A survey by the World Bank, 'Corruption from the Perspectives of Citizens, Enterprises and Public Officials', showed that corruption remains an issue in Vietnam's healthcare system. Healthcare is ranked seventh out of 22 sectors. Approximately 60-70% of the people surveyed (5,400 in total, comprising public officials, enterprises and citizens) perceived high levels of corruption; more so than other sectors such as transport, customs and construction. There is a 25% chance of paying a bribe when using healthcare services or dealing with these healthcare agencies. This figure is lower than the 49% for traffic police and school education (32%) but higher than that for business registration (12%) and taxation services (3%).

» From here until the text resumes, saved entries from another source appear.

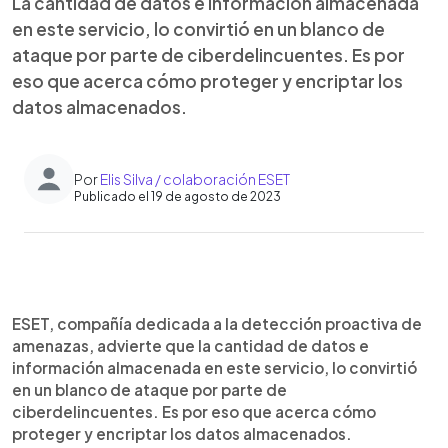
La cantidad de datos e información almacenada
en este servicio, lo convirtió en un blanco de
ataque por parte de ciberdelincuentes. Es por
eso que acerca cómo proteger y encriptar los
datos almacenados.
Por
Elis Silva / colaboración ESET
Publicado el 19 de agosto de 2023
0:00
►
Escuchar artículo
ESET, compañía dedicada a la detección proactiva de
amenazas, advierte que la cantidad de datos e
información almacenada en este servicio, lo convirtió
en un blanco de ataque por parte de
ciberdelincuentes. Es por eso que acerca cómo
proteger y encriptar los datos almacenados.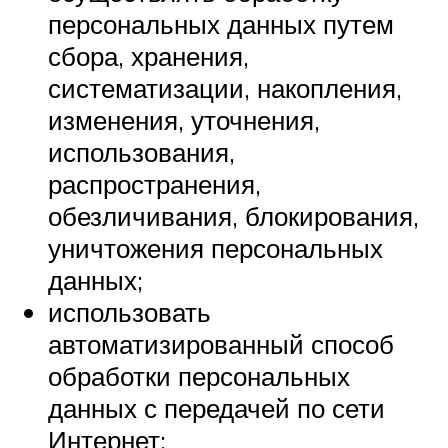
персональных данных путем
сбора, хранения,
систематизации, накопления,
изменения, уточнения,
использования,
распространения,
обезличивания, блокирования,
уничтожения персональных
данных;
использовать
автоматизированный способ
обработки персональных
данных с передачей по сети
Интернет;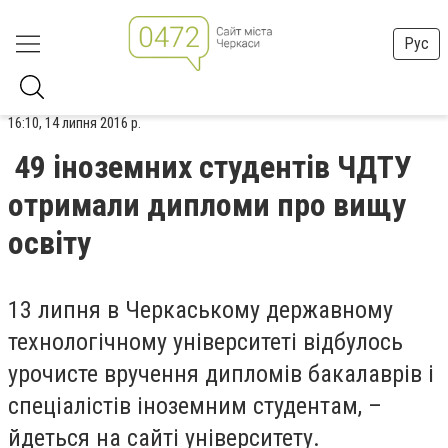
Рус
16:10, 14 липня 2016 р.
49 іноземних студентів ЧДТУ
отримали дипломи про вищу
освіту
13 липня в Черкаському державному
технологічному університеті відбулось
урочисте вручення дипломів бакалаврів і
спеціалістів іноземним студентам, –
йдеться на сайті університету.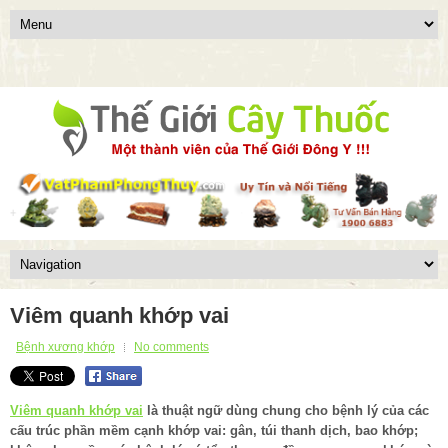
Viêm quanh khớp vai
Bệnh xương khớp
No comments
Viêm quanh khớp vai
là thuật ngữ dùng chung cho bệnh lý của các
cấu trúc phần mềm cạnh khớp vai: gân, túi thanh dịch, bao khớp;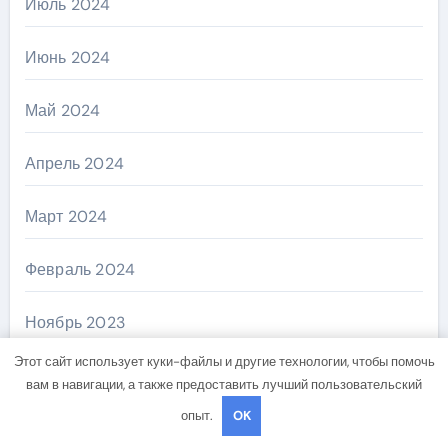
Июль 2024
Июнь 2024
Май 2024
Апрель 2024
Март 2024
Февраль 2024
Ноябрь 2023
Этот сайт использует куки-файлы и другие технологии, чтобы помочь
Январь 2023
вам в навигации, а также предоставить лучший пользовательский
опыт.
OK
Февраль 2022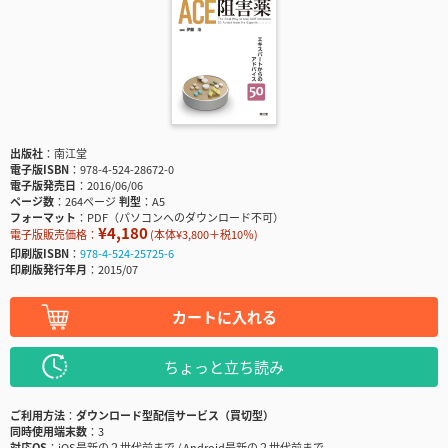
出版社
南江堂
電子版ISBN
978-4-524-28672-0
電子版発売日
2016/06/06
ページ数
264ページ
判型
A5
フォーマット
PDF（パソコンへのダウンロード不可）
¥4,180
電子版販売価格：
(本体¥3,800＋税10％)
印刷版ISBN
978-4-524-25725-6
印刷版発行年月
2015/07
カートに入れる
ちょっと立ち読み
ご利用方法
ダウンロード型配信サービス（買切型）
同時使用端末数
3
対応OS
iOS最新の２世代前まで / Android最新の２世代前まで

Inability To Afford Healthcare Remains An Issue
The Consumer Price Index for medicine and healthcare has remained relatively low in comparison to the overall CPI since January 2006. However, in February 2012 a joint circular 04/2012/TTLT-BYT-BTC released by the Ministry of Finance and Health sought to increase the price of health provision. Consequently the cost of 400 health services increased fivefold. For example, the cost of a hospital bed rose from US$0.95 to US$7.60. The CPI for healthcare shot up to 7% year-on-year in July 2012, in contrast to 3.95% in June 2012 and reached a high of 45.38% in November 2012. The reason for the sharp increase was that many of these prices had not increased since 1995. However, even at 1995 prices, healthcare remains unaffordable for many. The higher healthcare costs, coupled with the current drug price disparity has meant that proper healthcare is still unaffordable.